§ **Point à traiter 1**
Recopiez les entrées depuis leur début jusqu'à la ligne contenant « stowi pieniądze? » incluse, en remplaçant « Hauptsaison » par « Hochsaison » sans rien modifier d'autre.

L’oubli. J’ai une terrible mémoire, je ne suis pas observatrice et les événements qui meublent mon quotidien me traversent, ils s’impriment dans mon corps sans que mon cerveau ne juge nécessaire d’en garder trace, aussi il ne m’en reste souvent qu’une impression générale, une ambiance. Dans les moments de bonheur très grand, cette évanescence me désole. Je voudrais être capable de tout me remémorer: le visage exact de l’autre, la chaleur des rayons sur la peau, les saveurs, les images, les parfums. Pourtant, il ne me reste toujours qu’un sentiment vague — joie, sérénité, euphorie — et bientôt ce sentiment disparaît, il est remplacé par les mêmes sensations physiques, mais associées à des événements neufs. Pour faire face aux moments difficiles, si j’en traverse, je voudrais avoir en poche une série de souvenirs précis plutôt qu’une impression de bonheur diffus, si profond soit-il.

Comment je veux mourir?

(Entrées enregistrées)
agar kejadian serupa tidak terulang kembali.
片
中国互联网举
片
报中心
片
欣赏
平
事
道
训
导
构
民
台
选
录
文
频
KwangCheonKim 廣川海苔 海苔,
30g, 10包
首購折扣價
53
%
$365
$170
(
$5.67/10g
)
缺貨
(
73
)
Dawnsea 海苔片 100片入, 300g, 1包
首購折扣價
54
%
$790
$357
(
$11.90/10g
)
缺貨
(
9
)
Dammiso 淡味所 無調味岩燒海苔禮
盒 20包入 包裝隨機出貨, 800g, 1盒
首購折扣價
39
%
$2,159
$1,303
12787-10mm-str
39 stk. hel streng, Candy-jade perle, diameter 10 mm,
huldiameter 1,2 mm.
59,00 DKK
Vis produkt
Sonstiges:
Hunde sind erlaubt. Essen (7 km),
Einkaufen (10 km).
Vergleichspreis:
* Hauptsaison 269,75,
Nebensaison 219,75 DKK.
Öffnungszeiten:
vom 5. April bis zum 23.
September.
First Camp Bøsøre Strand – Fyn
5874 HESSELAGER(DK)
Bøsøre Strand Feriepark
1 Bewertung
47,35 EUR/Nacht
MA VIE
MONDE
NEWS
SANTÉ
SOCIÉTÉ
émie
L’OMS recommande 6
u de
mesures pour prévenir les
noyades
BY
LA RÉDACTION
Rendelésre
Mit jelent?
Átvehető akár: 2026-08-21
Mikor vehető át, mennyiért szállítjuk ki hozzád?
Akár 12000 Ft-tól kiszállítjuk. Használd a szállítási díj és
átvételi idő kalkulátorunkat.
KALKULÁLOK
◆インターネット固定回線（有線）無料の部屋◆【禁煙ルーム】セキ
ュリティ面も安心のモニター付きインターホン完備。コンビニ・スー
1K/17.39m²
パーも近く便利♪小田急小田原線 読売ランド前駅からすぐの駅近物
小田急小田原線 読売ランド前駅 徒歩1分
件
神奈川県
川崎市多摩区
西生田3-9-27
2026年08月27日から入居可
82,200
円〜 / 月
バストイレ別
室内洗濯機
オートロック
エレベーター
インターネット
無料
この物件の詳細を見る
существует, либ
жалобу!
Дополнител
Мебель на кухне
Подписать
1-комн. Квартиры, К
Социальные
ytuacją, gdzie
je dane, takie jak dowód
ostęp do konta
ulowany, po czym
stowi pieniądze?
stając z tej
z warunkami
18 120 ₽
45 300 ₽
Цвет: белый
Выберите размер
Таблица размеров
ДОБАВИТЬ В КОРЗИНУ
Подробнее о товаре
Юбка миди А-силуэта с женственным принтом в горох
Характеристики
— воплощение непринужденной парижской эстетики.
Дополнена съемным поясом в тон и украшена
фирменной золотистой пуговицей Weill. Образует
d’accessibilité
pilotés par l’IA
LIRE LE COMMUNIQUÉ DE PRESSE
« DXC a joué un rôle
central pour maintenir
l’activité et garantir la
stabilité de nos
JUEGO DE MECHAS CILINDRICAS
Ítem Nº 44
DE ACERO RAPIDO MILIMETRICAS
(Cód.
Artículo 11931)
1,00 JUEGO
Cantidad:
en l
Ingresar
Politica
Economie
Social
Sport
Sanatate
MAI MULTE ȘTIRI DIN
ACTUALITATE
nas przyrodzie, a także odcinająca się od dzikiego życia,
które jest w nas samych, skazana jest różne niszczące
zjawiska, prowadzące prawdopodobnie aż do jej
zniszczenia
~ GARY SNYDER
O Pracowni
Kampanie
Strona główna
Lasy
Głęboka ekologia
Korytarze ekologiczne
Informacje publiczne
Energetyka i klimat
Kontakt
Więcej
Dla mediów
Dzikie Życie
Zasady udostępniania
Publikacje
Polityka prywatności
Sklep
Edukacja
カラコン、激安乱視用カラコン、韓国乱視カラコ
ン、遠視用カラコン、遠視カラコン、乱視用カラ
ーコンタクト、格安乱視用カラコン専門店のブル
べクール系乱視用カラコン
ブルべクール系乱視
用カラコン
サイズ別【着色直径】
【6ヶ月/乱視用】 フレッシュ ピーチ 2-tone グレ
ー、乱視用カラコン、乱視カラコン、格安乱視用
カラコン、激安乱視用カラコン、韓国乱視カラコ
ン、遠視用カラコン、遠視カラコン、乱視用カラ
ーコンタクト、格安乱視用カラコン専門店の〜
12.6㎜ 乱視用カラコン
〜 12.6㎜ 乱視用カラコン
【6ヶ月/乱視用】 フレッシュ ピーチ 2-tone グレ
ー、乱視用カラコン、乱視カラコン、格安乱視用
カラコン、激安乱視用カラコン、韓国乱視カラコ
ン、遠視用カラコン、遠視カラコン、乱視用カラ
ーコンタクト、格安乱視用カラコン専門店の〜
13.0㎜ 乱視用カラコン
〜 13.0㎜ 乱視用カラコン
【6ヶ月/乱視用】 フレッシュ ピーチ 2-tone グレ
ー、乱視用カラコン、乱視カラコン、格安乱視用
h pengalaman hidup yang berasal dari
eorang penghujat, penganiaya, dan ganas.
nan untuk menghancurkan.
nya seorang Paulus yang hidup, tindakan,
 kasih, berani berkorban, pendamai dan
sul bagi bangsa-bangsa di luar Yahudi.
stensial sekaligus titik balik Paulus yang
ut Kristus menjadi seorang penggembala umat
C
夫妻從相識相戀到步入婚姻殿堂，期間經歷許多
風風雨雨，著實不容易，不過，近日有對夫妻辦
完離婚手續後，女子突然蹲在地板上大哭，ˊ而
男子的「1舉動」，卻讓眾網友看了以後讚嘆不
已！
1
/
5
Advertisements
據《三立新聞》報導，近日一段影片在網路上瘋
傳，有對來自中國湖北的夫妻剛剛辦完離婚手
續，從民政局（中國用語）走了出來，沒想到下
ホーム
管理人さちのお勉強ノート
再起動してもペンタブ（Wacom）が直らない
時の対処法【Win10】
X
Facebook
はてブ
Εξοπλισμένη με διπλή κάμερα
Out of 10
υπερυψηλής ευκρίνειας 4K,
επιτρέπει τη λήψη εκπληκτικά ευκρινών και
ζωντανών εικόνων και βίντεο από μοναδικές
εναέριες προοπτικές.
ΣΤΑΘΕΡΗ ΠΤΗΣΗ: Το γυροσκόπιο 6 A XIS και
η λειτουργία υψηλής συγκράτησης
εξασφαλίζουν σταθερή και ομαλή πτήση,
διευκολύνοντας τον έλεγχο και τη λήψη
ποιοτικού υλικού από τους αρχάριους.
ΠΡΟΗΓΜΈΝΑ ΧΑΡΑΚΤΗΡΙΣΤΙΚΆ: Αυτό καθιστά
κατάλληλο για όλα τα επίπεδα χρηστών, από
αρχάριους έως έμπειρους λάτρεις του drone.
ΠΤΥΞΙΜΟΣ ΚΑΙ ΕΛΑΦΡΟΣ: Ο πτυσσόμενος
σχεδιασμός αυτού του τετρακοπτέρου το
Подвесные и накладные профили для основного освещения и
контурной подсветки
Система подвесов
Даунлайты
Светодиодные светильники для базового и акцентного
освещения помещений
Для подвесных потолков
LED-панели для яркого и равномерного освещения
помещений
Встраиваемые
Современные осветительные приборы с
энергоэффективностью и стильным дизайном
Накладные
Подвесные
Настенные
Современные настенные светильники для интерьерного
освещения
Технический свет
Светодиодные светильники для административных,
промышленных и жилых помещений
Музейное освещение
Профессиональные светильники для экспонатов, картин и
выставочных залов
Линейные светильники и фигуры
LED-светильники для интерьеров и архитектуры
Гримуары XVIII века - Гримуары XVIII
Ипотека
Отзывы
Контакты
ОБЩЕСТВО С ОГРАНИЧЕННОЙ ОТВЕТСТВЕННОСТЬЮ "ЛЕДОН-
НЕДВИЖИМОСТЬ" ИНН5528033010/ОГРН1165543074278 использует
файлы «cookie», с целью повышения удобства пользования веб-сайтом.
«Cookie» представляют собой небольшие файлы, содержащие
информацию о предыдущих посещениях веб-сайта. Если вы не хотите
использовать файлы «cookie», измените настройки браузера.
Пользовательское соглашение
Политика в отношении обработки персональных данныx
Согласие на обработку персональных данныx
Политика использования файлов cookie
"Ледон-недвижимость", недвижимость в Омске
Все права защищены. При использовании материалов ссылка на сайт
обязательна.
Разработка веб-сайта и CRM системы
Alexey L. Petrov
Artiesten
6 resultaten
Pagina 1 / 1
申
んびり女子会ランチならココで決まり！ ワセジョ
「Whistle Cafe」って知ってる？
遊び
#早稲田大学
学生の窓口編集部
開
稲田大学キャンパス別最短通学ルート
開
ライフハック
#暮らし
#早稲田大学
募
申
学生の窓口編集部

§ **Point à traiter 2**
Répondez aux questions suivantes sur le texte consacré à l'oubli.
(a) Que reste-t-il souvent des événements du quotidien ?
(b) Quels sentiments vagues sont cités entre tirets ?
(c) Que voudrait-on avoir en poche pour faire face aux moments difficiles ?

§ **Résultat de l'exercice 1**
agar kejadian serupa tidak terulang kembali.
片
中国互联网举
片
报中心
片
欣赏
平
事
道
训
导
构
民
台
选
录
文
频
KwangCheonKim 廣川海苔 海苔,
30g, 10包
首購折扣價
53
%
$365
$170
(
$5.67/10g
)
缺貨
(
73
)
Dawnsea 海苔片 100片入, 300g, 1包
首購折扣價
54
%
$790
$357
(
$11.90/10g
)
缺貨
(
9
)
Dammiso 淡味所 無調味岩燒海苔禮
盒 20包入 包裝隨機出貨, 800g, 1盒
首購折扣價
39
%
$2,159
$1,303
12787-10mm-str
39 stk. hel streng, Candy-jade perle, diameter 10 mm,
huldiameter 1,2 mm.
59,00 DKK
Vis produkt
Sonstiges:
Hunde sind erlaubt. Essen (7 km),
Einkaufen (10 km).
Vergleichspreis:
* Hochsaison 269,75,
Nebensaison 219,75 DKK.
Öffnungszeiten:
vom 5. April bis zum 23.
September.
First Camp Bøsøre Strand – Fyn
5874 HESSELAGER(DK)
Bøsøre Strand Feriepark
1 Bewertung
47,35 EUR/Nacht
MA VIE
MONDE
NEWS
SANTÉ
SOCIÉTÉ
émie
L’OMS recommande 6
u de
mesures pour prévenir les
noyades
BY
LA RÉDACTION
Rendelésre
Mit jelent?
Átvehető akár: 2026-08-21
Mikor vehető át, mennyiért szállítjuk ki hozzád?
Akár 12000 Ft-tól kiszállítjuk. Használd a szállítási díj és
átvételi idő kalkulátorunkat.
KALKULÁLOK
◆インターネット固定回線（有線）無料の部屋◆【禁煙ルーム】セキ
ュリティ面も安心のモニター付きインターホン完備。コンビニ・スー
1K/17.39m²
パーも近く便利♪小田急小田原線 読売ランド前駅からすぐの駅近物
小田急小田原線 読売ランド前駅 徒歩1分
件
神奈川県
川崎市多摩区
西生田3-9-27
2026年08月27日から入居可
82,200
円〜 / 月
バストイレ別
室内洗濯機
オートロック
エレベーター
インターネット
無料
この物件の詳細を見る
существует, либ
жалобу!
Дополнител
Мебель на кухне
Подписать
1-комн. Квартиры, К
Социальные
ytuacją, gdzie
je dane, takie jak dowód
ostęp do konta
ulowany, po czym
stowi pieniądze?

§ **Résultat de l'exercice 2**
(a) Une impression générale, une ambiance.
(b) La joie, la sérénité et l'euphorie.
(c) Une série de souvenirs précis plutôt qu'une impression de bonheur diffus.